Normal pressure Hydrocephalus
- National Institute of Health
Normal pressure hydrocephalus (NPH) is an abnormal build-up of cerebrospinal fluid (CSF) in the ventricles or cavities of the brain. It occurs when the normal flow of CSF through the brain and spinal cord is somehow blocked. This causes the ventricles to enlarge, putting pressure on the brain. Normal pressure hydrocephalus can occur in people of any age, but it is most common in the elderly. It can be the result of a subarachnoid hemorrhage, head trauma, infection, tumor, or complications from surgery. However, many people develop NPH even if none of these factors are present. In these cases, the cause of the condition is unknown.
Symptoms of NPH include progressive mental decline and dementia, difficulty walking, and decreased bladder control. The person may also have a general slowing of their movements or complain that their feet feel "stuck". Because these symptoms are similar to those of other conditions, such as Alzheimer's disease, Parkinson's disease, and Creutzfeldt-Jakob disease, the condition is often misdiagnosed. Many cases go unrecognized and are never treated properly. Doctors can use a variety of tests, including brain scans (CT and / or MRI), an epidural or lumbar catheter, intracranial pressure monitoring, and neuropsychological tests, to help diagnose NPH and rule out other conditions.
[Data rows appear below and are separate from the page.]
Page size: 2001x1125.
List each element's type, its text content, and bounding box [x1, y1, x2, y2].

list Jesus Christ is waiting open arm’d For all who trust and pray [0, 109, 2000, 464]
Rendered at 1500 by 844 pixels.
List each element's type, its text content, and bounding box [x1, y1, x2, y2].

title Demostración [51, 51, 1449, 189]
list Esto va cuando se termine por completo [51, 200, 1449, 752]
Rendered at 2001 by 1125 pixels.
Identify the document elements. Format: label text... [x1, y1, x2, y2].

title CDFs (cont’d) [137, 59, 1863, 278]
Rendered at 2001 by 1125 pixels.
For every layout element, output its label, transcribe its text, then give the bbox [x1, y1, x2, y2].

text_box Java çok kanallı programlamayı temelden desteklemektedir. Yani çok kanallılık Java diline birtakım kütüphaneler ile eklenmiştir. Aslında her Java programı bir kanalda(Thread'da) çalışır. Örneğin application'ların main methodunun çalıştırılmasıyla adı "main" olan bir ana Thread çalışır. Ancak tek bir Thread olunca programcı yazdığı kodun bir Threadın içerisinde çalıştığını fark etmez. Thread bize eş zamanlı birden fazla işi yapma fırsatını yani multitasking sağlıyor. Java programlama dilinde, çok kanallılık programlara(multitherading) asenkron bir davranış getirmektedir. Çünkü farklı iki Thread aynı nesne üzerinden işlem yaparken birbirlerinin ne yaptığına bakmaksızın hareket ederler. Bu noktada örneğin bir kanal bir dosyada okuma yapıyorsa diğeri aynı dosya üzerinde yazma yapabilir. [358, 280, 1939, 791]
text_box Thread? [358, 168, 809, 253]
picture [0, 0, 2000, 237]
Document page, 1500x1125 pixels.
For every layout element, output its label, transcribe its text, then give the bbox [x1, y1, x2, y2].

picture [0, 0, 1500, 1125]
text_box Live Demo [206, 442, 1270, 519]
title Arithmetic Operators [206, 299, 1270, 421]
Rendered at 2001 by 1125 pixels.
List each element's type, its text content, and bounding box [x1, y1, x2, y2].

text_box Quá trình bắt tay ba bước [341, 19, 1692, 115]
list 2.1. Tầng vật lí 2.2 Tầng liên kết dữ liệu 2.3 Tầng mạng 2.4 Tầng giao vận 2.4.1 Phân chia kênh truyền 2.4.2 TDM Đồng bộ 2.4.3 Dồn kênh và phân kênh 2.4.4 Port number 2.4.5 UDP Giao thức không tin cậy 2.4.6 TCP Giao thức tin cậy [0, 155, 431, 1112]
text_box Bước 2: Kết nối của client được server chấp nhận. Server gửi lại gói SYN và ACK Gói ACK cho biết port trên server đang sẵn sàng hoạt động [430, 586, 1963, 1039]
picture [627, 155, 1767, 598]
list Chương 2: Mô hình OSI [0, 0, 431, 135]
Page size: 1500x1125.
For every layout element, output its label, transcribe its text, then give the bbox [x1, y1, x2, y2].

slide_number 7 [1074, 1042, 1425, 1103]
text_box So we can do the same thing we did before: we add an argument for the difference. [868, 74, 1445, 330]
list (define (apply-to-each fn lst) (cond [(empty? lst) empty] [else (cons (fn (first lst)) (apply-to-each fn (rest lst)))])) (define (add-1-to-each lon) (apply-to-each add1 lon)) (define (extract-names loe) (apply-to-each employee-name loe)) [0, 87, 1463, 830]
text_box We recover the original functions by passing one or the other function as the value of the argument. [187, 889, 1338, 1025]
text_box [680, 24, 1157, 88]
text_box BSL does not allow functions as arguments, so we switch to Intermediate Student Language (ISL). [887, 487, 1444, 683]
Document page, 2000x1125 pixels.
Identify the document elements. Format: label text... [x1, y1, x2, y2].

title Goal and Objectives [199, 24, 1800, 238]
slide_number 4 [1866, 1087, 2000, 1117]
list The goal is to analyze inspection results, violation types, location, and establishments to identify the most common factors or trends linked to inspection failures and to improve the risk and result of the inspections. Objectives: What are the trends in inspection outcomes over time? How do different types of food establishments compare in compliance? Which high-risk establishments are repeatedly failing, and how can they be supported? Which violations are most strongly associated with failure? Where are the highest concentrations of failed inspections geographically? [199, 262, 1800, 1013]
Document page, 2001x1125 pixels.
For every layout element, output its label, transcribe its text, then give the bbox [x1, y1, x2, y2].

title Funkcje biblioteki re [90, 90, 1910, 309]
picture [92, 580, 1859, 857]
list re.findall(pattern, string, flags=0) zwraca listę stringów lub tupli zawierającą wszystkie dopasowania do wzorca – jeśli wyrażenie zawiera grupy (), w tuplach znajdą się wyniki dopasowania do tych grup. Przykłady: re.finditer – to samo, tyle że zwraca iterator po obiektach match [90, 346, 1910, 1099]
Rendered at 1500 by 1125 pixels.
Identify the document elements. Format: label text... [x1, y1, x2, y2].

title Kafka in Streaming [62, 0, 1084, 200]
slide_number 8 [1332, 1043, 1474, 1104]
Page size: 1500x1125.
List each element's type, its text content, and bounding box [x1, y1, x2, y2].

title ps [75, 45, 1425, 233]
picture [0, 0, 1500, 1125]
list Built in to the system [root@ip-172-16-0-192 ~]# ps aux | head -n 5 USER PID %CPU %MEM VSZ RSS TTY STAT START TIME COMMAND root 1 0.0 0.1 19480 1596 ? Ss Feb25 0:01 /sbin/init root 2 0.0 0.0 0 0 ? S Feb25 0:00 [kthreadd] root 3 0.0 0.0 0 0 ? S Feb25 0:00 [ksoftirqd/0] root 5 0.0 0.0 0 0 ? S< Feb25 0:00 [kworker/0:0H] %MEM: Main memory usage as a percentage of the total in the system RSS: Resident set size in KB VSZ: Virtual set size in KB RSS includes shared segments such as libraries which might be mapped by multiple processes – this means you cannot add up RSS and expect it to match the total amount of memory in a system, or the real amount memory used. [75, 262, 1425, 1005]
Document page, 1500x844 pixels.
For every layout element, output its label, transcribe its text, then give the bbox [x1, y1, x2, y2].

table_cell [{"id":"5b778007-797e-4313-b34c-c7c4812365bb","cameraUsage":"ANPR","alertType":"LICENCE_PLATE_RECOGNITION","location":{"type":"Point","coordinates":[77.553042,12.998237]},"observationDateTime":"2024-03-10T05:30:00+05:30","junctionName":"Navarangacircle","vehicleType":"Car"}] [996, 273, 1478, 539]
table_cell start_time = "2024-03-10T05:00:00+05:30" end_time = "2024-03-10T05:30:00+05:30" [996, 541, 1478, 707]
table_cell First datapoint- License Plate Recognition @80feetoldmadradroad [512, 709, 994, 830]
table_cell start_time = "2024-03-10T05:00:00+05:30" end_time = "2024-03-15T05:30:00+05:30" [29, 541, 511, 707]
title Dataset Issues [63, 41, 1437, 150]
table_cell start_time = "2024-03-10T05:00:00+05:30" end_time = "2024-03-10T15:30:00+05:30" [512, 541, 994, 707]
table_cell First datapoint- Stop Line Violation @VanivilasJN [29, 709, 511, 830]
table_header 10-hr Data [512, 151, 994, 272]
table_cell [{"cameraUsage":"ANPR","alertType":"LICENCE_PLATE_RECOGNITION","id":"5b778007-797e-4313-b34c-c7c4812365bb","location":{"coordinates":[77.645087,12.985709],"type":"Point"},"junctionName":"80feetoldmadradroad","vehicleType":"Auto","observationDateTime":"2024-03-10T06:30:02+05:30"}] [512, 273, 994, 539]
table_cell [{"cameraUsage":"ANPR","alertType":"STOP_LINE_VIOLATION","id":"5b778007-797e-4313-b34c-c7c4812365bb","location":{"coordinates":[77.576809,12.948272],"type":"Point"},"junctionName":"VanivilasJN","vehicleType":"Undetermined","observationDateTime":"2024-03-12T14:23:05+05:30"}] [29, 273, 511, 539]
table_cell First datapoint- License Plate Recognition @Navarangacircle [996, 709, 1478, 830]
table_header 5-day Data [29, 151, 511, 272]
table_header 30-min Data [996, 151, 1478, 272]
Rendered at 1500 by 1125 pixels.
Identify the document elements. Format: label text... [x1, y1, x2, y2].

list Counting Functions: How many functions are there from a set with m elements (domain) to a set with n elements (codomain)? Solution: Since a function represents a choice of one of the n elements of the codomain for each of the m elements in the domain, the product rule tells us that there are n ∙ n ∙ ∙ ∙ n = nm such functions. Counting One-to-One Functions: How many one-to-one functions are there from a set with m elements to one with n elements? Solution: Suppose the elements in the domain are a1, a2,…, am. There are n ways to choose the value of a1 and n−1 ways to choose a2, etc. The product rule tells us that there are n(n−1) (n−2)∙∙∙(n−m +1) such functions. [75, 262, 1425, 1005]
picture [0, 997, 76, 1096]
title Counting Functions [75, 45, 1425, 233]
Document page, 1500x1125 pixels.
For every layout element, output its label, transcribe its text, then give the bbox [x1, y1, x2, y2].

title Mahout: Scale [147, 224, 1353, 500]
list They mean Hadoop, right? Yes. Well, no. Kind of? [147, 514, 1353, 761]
Treatment for NPH involves surgical placement of a shunt in the brain to drain excess CSF from the abdomen, where it can be absorbed as part of the normal circulation process. This allows the brain ventricles to return to their normal size. Regular follow-up care by a physician is important to identify subtle changes that may indicate problems with the shunt.
NPH symptoms usually get worse over time if the condition isn't treated, although some people may experience temporary improvements. While the success of shunt treatment varies from person to person, some people recover almost completely after treatment and have a good quality of life. Early diagnosis and treatment increases the chance of a good recovery. Without treatment, symptoms can worsen and result in death.